Hail to the Chimp

When it comes to the hotly contested seat of Commander in Chief, these seemingly adorable creatures aren't pulling any punches. You literally have to smack the crap out of your opponents to win the hearts and minds of prospective voters. Collecting clams as universal currency increases campaign funds and maintaining your candidacy yard signs king-of-the-hill-style are all part of this political process - that's just a hair dirtier than our own. The single player allows you to crusade through ten different areas, mostly at your discretion, and tallying the most votes in each one will unlock a new character to be used in the multiplayer mode.

We loved the games irreverent sense of humor, but the four-player versus modes is the backbone Hail to the Chimp. Either off or online, the fifteen game types spread across the ten maps offers an almost infinite amount of multiplayer potential. Each player has unique attributes for taking the piss out of opponents while attempting to beat a specified objective.

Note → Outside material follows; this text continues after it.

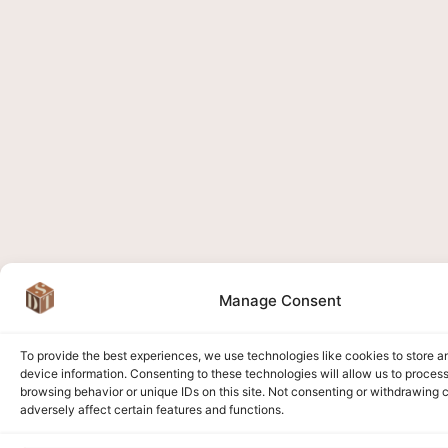
Manage Consent
To provide the best experiences, we use technologies like cookies to store 
device information. Consenting to these technologies will allow us to proces
browsing behavior or unique IDs on this site. Not consenting or withdrawing
adversely affect certain features and functions.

For example, one game type saw everyone dodging an increasing rain of explosives to collect clams and be the last animal standing, while another particularly underhanded mode had us hacking voting machines (punching them to bits) to ensure victory. Each map is also strewn with attack power-ups, debilitating power-downs, and environmental hazards exclusive to each level. On the docks, we activated crab traps to ensnare our adversaries and an Asian themed board had us chucking clams at a Bear Buddha statue to execute a spell that rendered everyone on the playing field drunk as a skunk, and vulnerable to pummeling.